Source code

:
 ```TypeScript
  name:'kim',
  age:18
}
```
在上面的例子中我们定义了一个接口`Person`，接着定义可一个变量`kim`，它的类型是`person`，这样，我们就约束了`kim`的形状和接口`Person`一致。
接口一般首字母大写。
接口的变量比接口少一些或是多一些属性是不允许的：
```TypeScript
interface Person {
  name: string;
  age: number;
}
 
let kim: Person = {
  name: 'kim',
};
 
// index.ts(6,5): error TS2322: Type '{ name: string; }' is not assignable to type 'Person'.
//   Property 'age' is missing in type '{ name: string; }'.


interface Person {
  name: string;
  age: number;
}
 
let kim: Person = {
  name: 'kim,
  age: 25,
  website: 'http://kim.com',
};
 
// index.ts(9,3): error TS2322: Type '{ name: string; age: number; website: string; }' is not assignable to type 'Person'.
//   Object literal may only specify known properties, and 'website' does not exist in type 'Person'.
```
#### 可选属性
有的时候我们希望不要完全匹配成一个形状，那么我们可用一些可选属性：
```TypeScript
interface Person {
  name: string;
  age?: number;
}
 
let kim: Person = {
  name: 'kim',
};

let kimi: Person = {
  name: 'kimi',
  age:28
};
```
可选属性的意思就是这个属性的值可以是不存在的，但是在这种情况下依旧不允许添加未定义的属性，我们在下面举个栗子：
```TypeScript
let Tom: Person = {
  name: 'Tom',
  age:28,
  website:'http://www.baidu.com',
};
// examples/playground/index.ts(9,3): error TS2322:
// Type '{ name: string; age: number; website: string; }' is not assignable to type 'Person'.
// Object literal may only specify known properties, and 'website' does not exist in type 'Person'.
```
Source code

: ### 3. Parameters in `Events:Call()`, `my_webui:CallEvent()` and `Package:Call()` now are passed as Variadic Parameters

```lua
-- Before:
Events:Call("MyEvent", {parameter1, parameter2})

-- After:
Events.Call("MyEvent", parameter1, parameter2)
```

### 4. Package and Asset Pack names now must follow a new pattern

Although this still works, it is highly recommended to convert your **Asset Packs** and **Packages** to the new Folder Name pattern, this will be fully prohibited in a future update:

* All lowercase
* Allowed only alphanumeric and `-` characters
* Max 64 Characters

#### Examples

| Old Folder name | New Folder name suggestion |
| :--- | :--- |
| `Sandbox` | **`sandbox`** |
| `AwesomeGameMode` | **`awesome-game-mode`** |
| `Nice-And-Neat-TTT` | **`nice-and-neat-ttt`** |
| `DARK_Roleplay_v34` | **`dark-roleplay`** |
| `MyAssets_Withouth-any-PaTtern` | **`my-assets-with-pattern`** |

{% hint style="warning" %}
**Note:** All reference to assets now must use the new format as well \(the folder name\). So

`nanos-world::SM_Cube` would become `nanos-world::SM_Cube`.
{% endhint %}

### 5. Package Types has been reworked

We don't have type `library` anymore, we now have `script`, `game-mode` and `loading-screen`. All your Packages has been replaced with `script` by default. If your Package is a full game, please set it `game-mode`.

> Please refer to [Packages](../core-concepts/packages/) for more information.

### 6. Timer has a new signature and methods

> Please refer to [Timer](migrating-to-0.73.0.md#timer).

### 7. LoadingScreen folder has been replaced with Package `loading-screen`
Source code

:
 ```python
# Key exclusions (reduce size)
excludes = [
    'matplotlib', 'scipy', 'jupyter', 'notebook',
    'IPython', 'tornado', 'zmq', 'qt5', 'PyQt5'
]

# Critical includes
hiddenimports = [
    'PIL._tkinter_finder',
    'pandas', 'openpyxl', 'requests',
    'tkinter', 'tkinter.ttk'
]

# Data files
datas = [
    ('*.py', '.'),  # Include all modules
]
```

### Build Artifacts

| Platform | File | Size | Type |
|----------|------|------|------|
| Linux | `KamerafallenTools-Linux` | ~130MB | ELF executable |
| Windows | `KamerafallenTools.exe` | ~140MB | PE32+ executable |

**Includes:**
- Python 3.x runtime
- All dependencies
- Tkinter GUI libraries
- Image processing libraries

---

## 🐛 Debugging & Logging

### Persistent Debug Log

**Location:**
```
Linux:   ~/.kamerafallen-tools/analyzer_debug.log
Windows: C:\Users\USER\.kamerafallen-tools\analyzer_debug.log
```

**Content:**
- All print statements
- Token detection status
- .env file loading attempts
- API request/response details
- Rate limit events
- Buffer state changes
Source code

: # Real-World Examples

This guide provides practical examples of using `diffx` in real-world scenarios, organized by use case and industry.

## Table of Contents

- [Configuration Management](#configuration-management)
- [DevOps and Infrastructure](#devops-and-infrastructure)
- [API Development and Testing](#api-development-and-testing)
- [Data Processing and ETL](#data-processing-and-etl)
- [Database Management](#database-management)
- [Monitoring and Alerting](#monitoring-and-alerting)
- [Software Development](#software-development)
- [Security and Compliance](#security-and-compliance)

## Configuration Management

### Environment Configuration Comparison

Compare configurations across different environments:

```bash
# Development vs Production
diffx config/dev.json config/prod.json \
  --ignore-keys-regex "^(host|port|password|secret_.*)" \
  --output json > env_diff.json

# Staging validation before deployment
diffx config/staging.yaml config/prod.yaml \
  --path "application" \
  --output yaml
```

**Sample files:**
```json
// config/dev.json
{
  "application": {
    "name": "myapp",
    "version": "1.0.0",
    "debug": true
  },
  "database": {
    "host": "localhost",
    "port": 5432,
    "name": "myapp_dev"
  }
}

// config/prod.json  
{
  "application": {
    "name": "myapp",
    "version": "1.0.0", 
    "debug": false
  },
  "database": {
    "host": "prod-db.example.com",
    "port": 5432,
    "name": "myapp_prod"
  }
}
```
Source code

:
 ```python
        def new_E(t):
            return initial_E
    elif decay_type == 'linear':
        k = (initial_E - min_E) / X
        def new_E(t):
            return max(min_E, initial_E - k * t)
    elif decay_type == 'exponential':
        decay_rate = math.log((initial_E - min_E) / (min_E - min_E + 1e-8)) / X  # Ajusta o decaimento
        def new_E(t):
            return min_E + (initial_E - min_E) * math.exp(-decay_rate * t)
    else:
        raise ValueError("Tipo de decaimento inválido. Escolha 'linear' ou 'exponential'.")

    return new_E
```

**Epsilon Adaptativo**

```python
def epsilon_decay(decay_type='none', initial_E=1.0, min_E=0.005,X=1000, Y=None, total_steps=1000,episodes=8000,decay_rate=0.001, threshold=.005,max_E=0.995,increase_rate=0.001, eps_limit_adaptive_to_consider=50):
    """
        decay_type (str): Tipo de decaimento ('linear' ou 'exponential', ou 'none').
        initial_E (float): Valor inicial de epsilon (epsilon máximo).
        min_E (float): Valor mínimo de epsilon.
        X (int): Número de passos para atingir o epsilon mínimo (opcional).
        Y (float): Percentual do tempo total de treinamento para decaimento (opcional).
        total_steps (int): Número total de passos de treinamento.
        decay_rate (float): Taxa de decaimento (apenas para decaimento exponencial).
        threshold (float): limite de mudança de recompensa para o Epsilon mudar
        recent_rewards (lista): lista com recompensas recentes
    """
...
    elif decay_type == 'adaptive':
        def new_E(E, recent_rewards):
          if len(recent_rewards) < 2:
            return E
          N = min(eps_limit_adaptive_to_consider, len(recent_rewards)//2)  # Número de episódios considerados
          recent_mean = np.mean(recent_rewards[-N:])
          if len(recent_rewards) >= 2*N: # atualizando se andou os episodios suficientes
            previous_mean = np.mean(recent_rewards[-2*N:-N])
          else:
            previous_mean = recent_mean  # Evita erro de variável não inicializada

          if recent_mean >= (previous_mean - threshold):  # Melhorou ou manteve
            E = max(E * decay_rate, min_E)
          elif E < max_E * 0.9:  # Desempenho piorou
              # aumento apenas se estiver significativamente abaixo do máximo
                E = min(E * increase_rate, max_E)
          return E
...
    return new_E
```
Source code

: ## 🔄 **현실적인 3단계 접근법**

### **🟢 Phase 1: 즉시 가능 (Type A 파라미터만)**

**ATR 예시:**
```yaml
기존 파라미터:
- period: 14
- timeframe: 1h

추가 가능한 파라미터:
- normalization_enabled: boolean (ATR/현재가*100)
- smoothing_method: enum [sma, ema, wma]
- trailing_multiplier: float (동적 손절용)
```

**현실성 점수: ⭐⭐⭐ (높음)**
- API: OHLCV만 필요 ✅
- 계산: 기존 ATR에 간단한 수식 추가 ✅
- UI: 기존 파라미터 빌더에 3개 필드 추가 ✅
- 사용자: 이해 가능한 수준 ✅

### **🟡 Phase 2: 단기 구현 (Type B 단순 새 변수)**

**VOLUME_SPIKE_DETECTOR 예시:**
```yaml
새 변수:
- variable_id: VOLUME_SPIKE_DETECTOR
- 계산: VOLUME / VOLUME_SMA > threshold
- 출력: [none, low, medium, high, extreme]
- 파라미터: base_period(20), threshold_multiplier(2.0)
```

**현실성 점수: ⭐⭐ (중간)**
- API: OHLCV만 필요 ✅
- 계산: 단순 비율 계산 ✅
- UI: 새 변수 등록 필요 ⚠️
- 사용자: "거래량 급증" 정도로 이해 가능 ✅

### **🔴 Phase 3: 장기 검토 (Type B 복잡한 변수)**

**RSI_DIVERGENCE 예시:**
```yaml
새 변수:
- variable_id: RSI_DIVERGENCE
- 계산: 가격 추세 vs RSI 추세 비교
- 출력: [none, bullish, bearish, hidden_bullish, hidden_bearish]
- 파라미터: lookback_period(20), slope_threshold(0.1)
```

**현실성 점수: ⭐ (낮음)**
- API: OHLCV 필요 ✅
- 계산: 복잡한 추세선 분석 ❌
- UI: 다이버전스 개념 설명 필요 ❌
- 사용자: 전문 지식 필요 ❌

How to complete this task:
What is wanted is a copy of every line in the listing that includes the word "Packages".

Task response:
Although this still works, it is highly recommended to convert your **Asset Packs** and **Packages** to the new Folder Name pattern, this will be fully prohibited in a future update:
We don't have type `library` anymore, we now have `script`, `game-mode` and `loading-screen`. All your Packages has been replaced with `script` by default. If your Package is a full game, please set it `game-mode`.
> Please refer to [Packages](../core-concepts/packages/) for more information.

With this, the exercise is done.